The view to the Market Square from above

It is worth adding that all the windows that the trumpeter opens to play his hourly tune can be opened wide (waist level) and there is no safety net so be warned as it is high! My favourite was the southern view to the Wawel Castle as it looked so majestic towering above the city. It was also where we were going to climb our next set of steps. 

The Castle on the Rock

The trip to Kraków cannot be complete without a visit to Wawel Castle. There is something for everybody here. Beautiful architecture, the royal state rooms, the legendary dragon’s den and the views of the Vistula river below. However, for me it is the castle cathedral that is the one not to be missed. Most of the Polish kings, queens and poets are buried here and it is a place history and art lovers would definitely appreciate; its stunningly intricate sculptures, the abundance of styles and the compelling history behind each tomb or chapel.

Wawel Cathedral

The Towers of the Royal Castle

The Zygmunt Tower is one of the three towers here but it is the best known one as it is the home of the famous Zygmunt Bell.

Zygmunt Tower

The climb is a bit trickier than the St Mary’s Tower as there are quite a few tight crossings, low beams and it is much darker. It definitely adds to the mysteriousness of the place and it is extra exciting for the kids. Also, there are not as many steps which is a bonus.  The hard work of climbing up is rewarded by the sight of the very impressive Zygmunt Bell at the top which is regarded as a Polish national symbol and can only be heard during the main national and religious holidays.

Tickets for Zygmunt Tower

There is only one big window here and there is a safety net in place this time which made me feel more relaxed with the kids. Even though the views are limited to the centre of the Old Town – the Market Square and St Mary’s Church these are still quite amazing. One more thing to remember before making the way down. Make sure you make a wish and touch the heart of the bell with your left hand… the old superstition says it will come true.

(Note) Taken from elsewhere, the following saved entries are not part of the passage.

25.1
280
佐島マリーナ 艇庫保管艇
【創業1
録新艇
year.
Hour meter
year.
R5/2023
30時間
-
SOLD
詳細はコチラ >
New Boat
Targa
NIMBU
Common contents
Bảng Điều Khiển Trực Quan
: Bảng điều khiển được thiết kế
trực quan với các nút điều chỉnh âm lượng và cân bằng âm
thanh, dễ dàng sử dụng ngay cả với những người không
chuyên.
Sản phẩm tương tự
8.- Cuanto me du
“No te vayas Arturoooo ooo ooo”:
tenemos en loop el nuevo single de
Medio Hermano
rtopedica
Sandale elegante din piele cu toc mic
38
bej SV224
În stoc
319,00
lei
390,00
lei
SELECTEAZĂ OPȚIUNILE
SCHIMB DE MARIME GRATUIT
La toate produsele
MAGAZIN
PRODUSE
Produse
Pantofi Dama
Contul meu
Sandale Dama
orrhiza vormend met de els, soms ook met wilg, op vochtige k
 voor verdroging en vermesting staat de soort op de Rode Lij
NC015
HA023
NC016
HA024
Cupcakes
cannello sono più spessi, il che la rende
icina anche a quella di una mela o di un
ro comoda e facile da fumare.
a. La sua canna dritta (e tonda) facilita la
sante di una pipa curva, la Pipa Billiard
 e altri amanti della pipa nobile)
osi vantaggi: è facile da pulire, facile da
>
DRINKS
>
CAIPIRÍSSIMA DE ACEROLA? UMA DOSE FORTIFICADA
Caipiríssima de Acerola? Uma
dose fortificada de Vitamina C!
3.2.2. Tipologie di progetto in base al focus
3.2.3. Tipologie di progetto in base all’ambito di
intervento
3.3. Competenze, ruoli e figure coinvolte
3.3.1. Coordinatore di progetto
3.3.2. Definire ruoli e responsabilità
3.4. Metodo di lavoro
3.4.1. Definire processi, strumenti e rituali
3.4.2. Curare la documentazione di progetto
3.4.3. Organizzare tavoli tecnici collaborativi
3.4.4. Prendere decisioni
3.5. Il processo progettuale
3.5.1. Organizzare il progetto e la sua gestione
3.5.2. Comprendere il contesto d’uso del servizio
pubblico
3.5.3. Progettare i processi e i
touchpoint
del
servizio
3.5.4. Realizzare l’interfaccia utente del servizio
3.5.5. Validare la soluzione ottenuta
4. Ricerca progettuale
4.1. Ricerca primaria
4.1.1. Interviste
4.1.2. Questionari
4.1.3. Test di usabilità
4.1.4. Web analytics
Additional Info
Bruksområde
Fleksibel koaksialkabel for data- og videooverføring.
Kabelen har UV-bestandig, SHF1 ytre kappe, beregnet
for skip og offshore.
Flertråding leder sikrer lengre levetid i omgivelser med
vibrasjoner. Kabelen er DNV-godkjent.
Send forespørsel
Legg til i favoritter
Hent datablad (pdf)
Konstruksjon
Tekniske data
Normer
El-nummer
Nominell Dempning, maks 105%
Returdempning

The kids were hungry for more!

We were actually going to stop our bird’s eye view trail of Kraków here. However, the kids insisted on finding some more towers to climb. It was definitely a different way of exploring the city which they had been visiting for the past 10 years and obviously they found it very enjoyable.

The girls and the view from St Mary’s

There are definitely more towers or monuments to climb and explore in Krakow. The two that we decided to visit are both in or in the vicinity of the Market Square so no extra travelling is required.

The Town Hall Tower is bang in the middle of the Market Square and it is the only thing that is left from the Town Hall built here in the 14th century. It is 70 metres high and has 110 steps leading to the top which were really high and steep but there were plenty of stops along the way. We really enjoyed the views from here as it was not too high and all the sights seemed within reach as shown in the picture of the Wawel Castle at the start of this post.

Krakow Town Hall

To finish our tour off we climbed the defence walls at the Florian’s Gate which used to be the main entrance to the Old City of Kraków. For hundreds of years the Old Town was surrounded by a moat and had 8 gates and 47 towers, however most of them were demolished in the 19th century due to high maintenance costs. The walk along the walls is not too long and it is not too high but it still gives a nice view of the whole Florianska street towards the Market Square.

Florianska Street from the Gate

If you can, climb up!

I have to say I feel quite accomplished that after so many years I have finally managed to explore all the sights I used to regularly walk past by or show to the tourists during my tour guide days. It was also  a great fun for the kids.

It would probably not be on my priority list to climb St Mary’s Tower if I only had 3 days in the city but I would definitely put it on my to list if my stay in Kraków was a bit longer. I think seeing the city from a different perspective would just add to the experience of exploring this beautiful city.